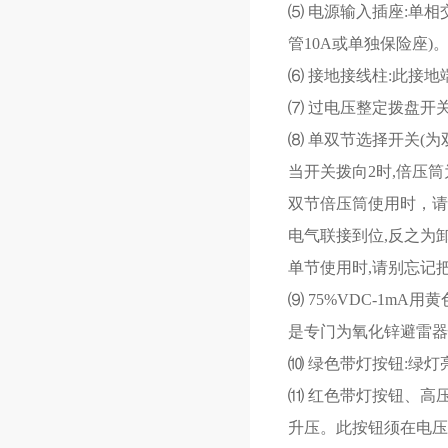
⑸ 电源输入插座:单相
管10A或单独保险座)
⑹ 接地接线柱:此接
⑺ 过电压整定拨盘开关
⑻ 单双节选择开关(为
当开关拨向2时,倍压
双节倍压筒使用时，请
电气联接到位,反之为
单节使用时,请别忘记
⑼ 75%VDC-1m
是专门为氧化锌避雷器快
⑽ 绿色带灯按钮:绿
⑾ 红色带灯按钮、高
升压。此按钮须在电压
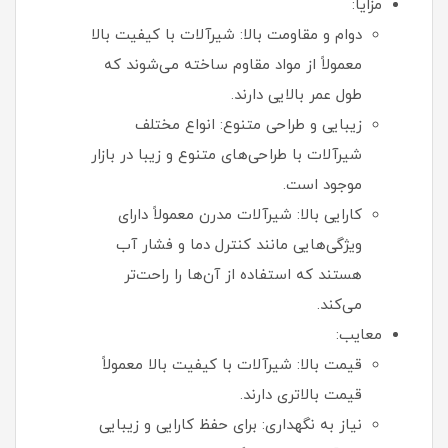
مزایا:
دوام و مقاومت بالا: شیرآلات با کیفیت بالا
معمولاً از مواد مقاوم ساخته می‌شوند که
طول عمر بالایی دارند.
زیبایی و طراحی متنوع: انواع مختلف
شیرآلات با طراحی‌های متنوع و زیبا در بازار
موجود است.
کارایی بالا: شیرآلات مدرن معمولاً دارای
ویژگی‌هایی مانند کنترل دما و فشار آب
هستند که استفاده از آن‌ها را راحت‌تر
می‌کند.
معایب:
قیمت بالا: شیرآلات با کیفیت بالا معمولاً
قیمت بالاتری دارند.
نیاز به نگهداری: برای حفظ کارایی و زیبایی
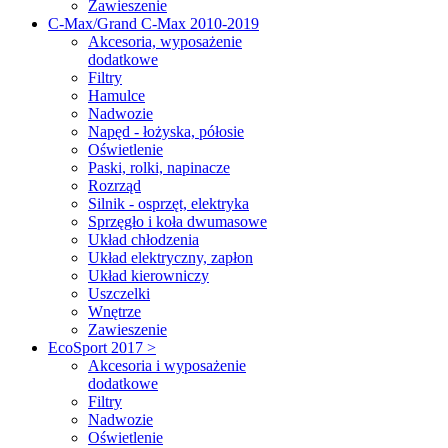
Zawieszenie
C-Max/Grand C-Max 2010-2019
Akcesoria, wyposażenie
dodatkowe
Filtry
Hamulce
Nadwozie
Napęd - łożyska, półosie
Oświetlenie
Paski, rolki, napinacze
Rozrząd
Silnik - osprzęt, elektryka
Sprzęgło i koła dwumasowe
Układ chłodzenia
Układ elektryczny, zapłon
Układ kierowniczy
Uszczelki
Wnętrze
Zawieszenie
EcoSport 2017 >
Akcesoria i wyposażenie
dodatkowe
Filtry
Nadwozie
Oświetlenie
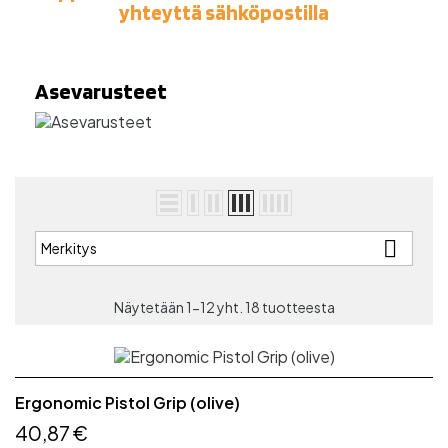
yhteyttä sähköpostilla
Asevarusteet

Merkitys
Näytetään 1-12 yht. 18 tuotteesta
Ergonomic Pistol Grip (olive)
40,87 €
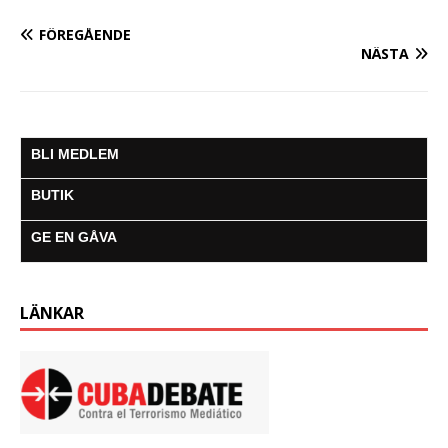
FÖREGÅENDE
NÄSTA
BLI MEDLEM
BUTIK
GE EN GÅVA
LÄNKAR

About this exercise
Print the preceding material over again exactly. Please leave the pictures out.

Completed task
⑸ 电源输入插座:单相
管10A或单独保险座)
⑹ 接地接线柱:此接
⑺ 过电压整定拨盘开关
⑻ 单双节选择开关(为
当开关拨向2时,倍压
双节倍压筒使用时，请
电气联接到位,反之为
单节使用时,请别忘记
⑼ 75%VDC-1m
是专门为氧化锌避雷器快
⑽ 绿色带灯按钮:绿
⑾ 红色带灯按钮、高
升压。此按钮须在电压
مزایا:
دوام و مقاومت بالا: شیرآلات با کیفیت بالا
معمولاً از مواد مقاوم ساخته می‌شوند که
طول عمر بالایی دارند.
زیبایی و طراحی متنوع: انواع مختلف
شیرآلات با طراحی‌های متنوع و زیبا در بازار
موجود است.
کارایی بالا: شیرآلات مدرن معمولاً دارای
ویژگی‌هایی مانند کنترل دما و فشار آب
هستند که استفاده از آن‌ها را راحت‌تر
می‌کند.
معایب:
قیمت بالا: شیرآلات با کیفیت بالا معمولاً
قیمت بالاتری دارند.
نیاز به نگهداری: برای حفظ کارایی و زیبایی
Zawieszenie
C-Max/Grand C-Max 2010-2019
Akcesoria, wyposażenie
dodatkowe
Filtry
Hamulce
Nadwozie
Napęd - łożyska, półosie
Oświetlenie
Paski, rolki, napinacze
Rozrząd
Silnik - osprzęt, elektryka
Sprzęgło i koła dwumasowe
Układ chłodzenia
Układ elektryczny, zapłon
Układ kierowniczy
Uszczelki
Wnętrze
Zawieszenie
EcoSport 2017 >
Akcesoria i wyposażenie
dodatkowe
Filtry
Nadwozie
Oświetlenie
yhteyttä sähköpostilla
Asevarusteet

Merkitys
Näytetään 1-12 yht. 18 tuotteesta
Ergonomic Pistol Grip (olive)
40,87 €
FÖREGÅENDE
NÄSTA
BLI MEDLEM
BUTIK
GE EN GÅVA
LÄNKAR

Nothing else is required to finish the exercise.